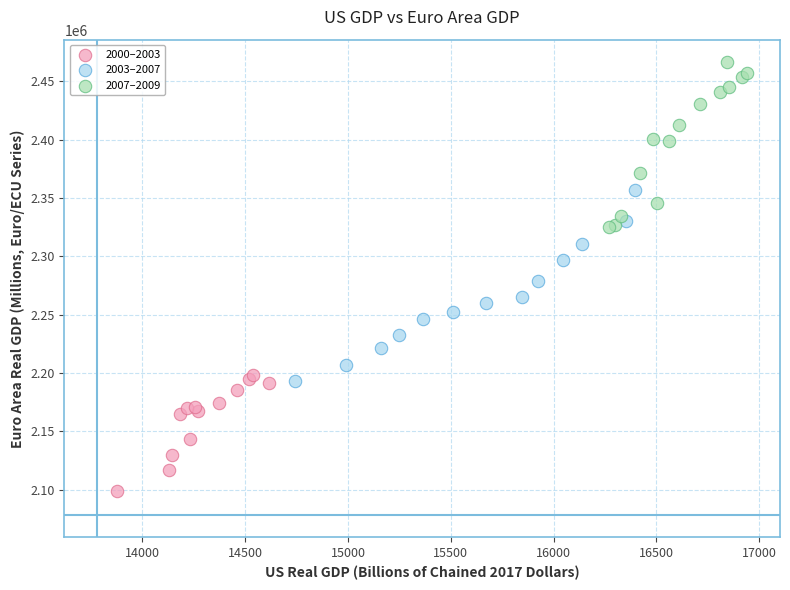

Which series contains the lowest Y value?

2000–2003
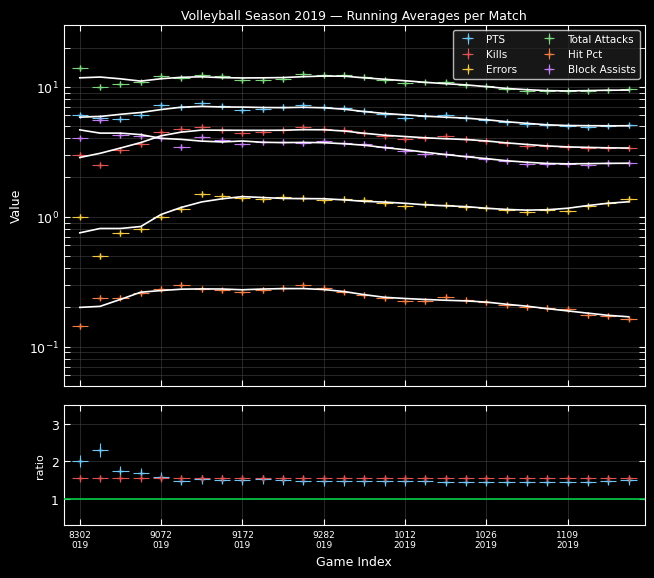

Between 1026 2019 and 9172 019, which is larger?

9172 019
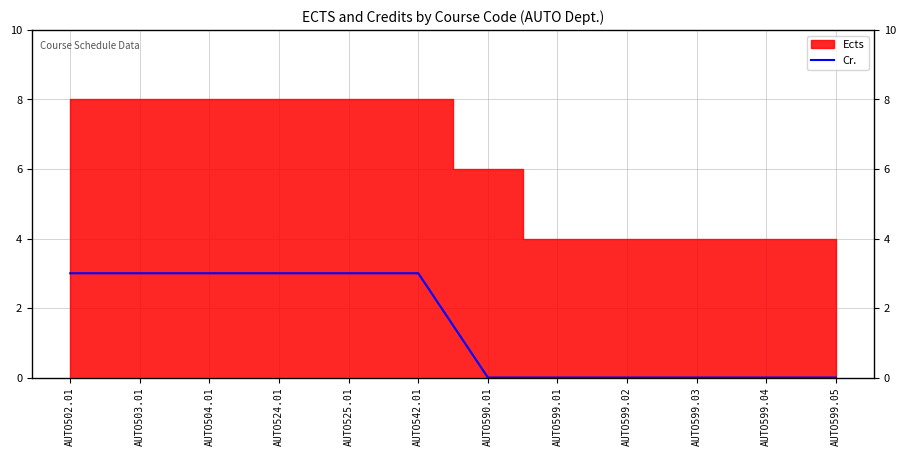

Reading left to right, extract all data points from this chart.

AUTO502.01=3	AUTO503.01=3	AUTO504.01=3	AUTO524.01=3	AUTO525.01=3	AUTO542.01=3	AUTO590.01=0	AUTO599.01=0	AUTO599.02=0	AUTO599.03=0	AUTO599.04=0	AUTO599.05=0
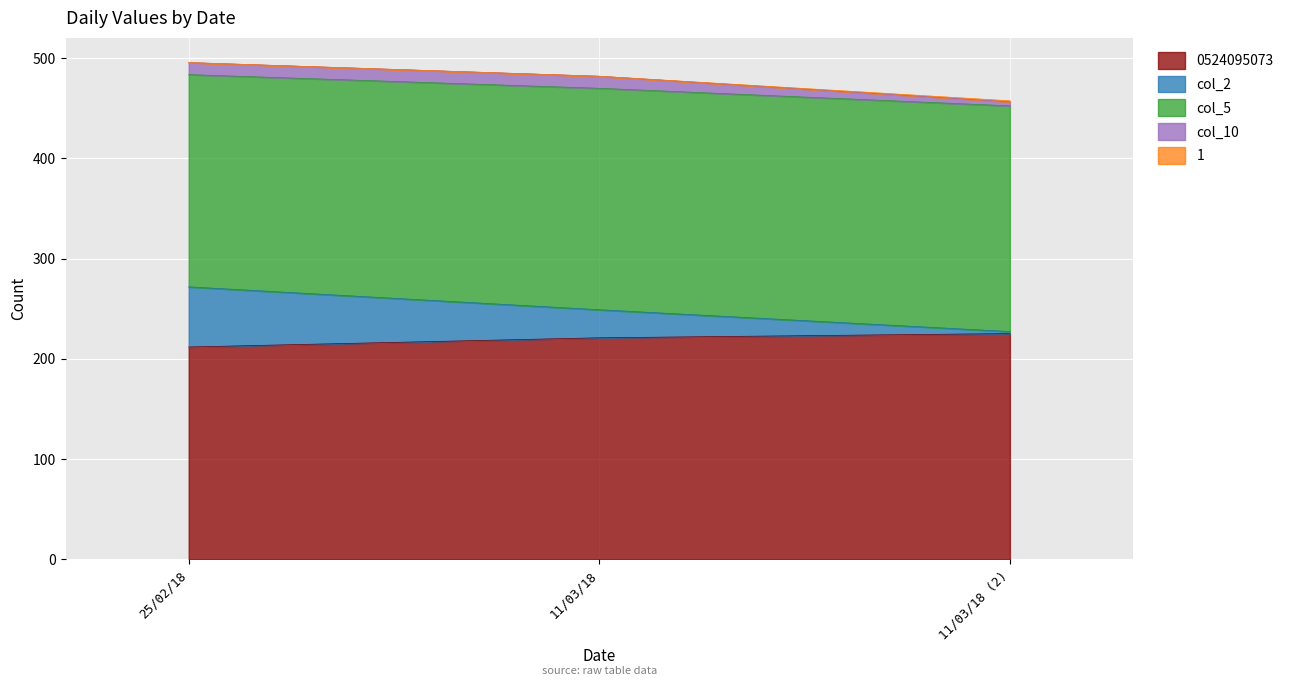

Reading right to left, what are all the values shown in this chart?

0524095073: 225.2	220.9	211.8
col_2: 2.0	28.0	60.0
col_5: 225.2	220.9	211.8
col_10: 4.0	12.0	12.0
1: 1.0	0.0	0.0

-.-.-

• [Problem] Swap every "chart" for "graph" in the items above and write them out again with nothing else changed. Leave the pictures out.

• [Task response]
Which series contains the lowest Y value?

2000–2003

Between 1026 2019 and 9172 019, which is larger?

9172 019

Reading left to right, extract all data points from this graph.

AUTO502.01=3	AUTO503.01=3	AUTO504.01=3	AUTO524.01=3	AUTO525.01=3	AUTO542.01=3	AUTO590.01=0	AUTO599.01=0	AUTO599.02=0	AUTO599.03=0	AUTO599.04=0	AUTO599.05=0

Reading right to left, what are all the values shown in this graph?

0524095073: 225.2	220.9	211.8
col_2: 2.0	28.0	60.0
col_5: 225.2	220.9	211.8
col_10: 4.0	12.0	12.0
1: 1.0	0.0	0.0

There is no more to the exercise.